Image & Video

Qwen3.5-4B-Base-ZitGen-V1

A 4B-parameter model fine-tuned to generate Stable Diffusion prompts from images using a novel LLM-based dataset.

Deep Dive

Developer lolzinventor has released Qwen3.5-4B-Base-ZitGen-V1, a fine-tuned version of Alibaba's Qwen 3.5 4B model, specifically optimized for generating Stable Diffusion prompts from images. The model's key innovation lies in its training dataset, which was not manually curated but instead generated by a novel, iterative LLM-driven process. This process involved using other LLMs to analyze a target image and a previously generated image, produce a detailed comparison, and then craft a new prompt to minimize visual differences via the ComfyUI API and Z-Image Turbo.
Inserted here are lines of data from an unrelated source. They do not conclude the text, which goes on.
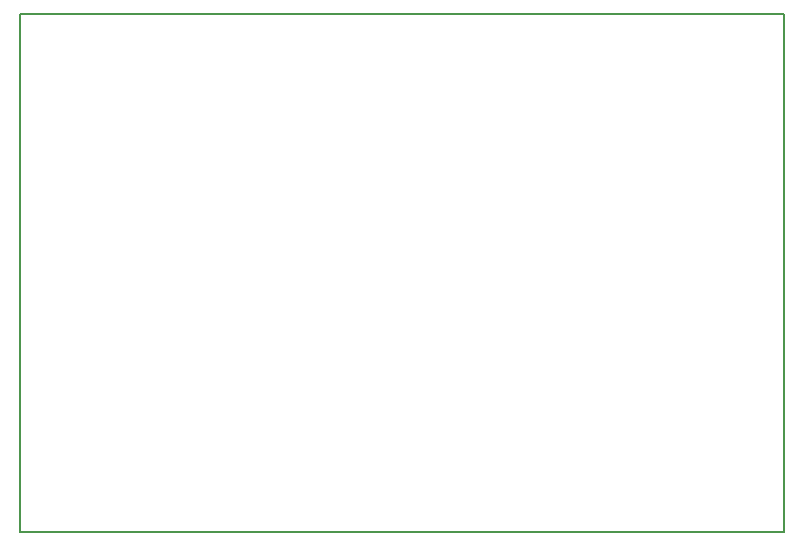
<source format=gm1>
G04 MADE WITH FRITZING*
G04 WWW.FRITZING.ORG*
G04 DOUBLE SIDED*
G04 HOLES PLATED*
G04 CONTOUR ON CENTER OF CONTOUR VECTOR*
%ASAXBY*%
%FSLAX23Y23*%
%MOIN*%
%OFA0B0*%
%SFA1.0B1.0*%
%ADD10R,2.554600X1.732690*%
%ADD11C,0.008000*%
%ADD10C,0.008*%
%LNCONTOUR*%
G90*
G70*
G54D10*
G54D11*
X4Y1729D02*
X2551Y1729D01*
X2551Y4D01*
X4Y4D01*
X4Y1729D01*
D02*
G04 End of contour*
M02*
</source>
This cycle was repeated 4-6 times per image, theoretically creating prompts perfectly adapted to the specific Stable Diffusion model's behavior.
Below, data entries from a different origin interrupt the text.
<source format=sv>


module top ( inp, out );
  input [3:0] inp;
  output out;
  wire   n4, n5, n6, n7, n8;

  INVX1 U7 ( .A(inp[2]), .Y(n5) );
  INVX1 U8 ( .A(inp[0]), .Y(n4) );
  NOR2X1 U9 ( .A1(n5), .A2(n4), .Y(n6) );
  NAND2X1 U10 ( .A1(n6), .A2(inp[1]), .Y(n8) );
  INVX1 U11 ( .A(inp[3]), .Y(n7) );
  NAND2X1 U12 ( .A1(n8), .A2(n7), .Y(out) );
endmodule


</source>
The resulting prompt-image pairs were then filtered to remove errors like watermarks or residual artifacts and formatted into the ShareGPT dataset format for training. The goal is to create a compact, 4B-parameter model that can act as an intelligent captioner within workflows like ComfyUI, converting any input image into a high-quality, actionable prompt for image regeneration or variation. The developer is currently seeking community input on integrating this LLM-based captioning node into ComfyUI workflows, highlighting its potential as a tool for automated prompt engineering and image analysis.

Key Points
  • Model is a fine-tuned version of Alibaba's Qwen 3.5 4B, optimized specifically for Stable Diffusion prompt generation from images.
  • Training dataset was generated via a novel iterative process where LLMs used the ComfyUI API to refine prompts over 4-6 rounds per image.
  • Aims to provide an automated 'image-to-prompt' node for ComfyUI workflows, tailoring prompts to the specific SD model in use.

Why It Matters

Automates and refines prompt engineering for AI image generation, potentially improving workflow efficiency and output quality for creators.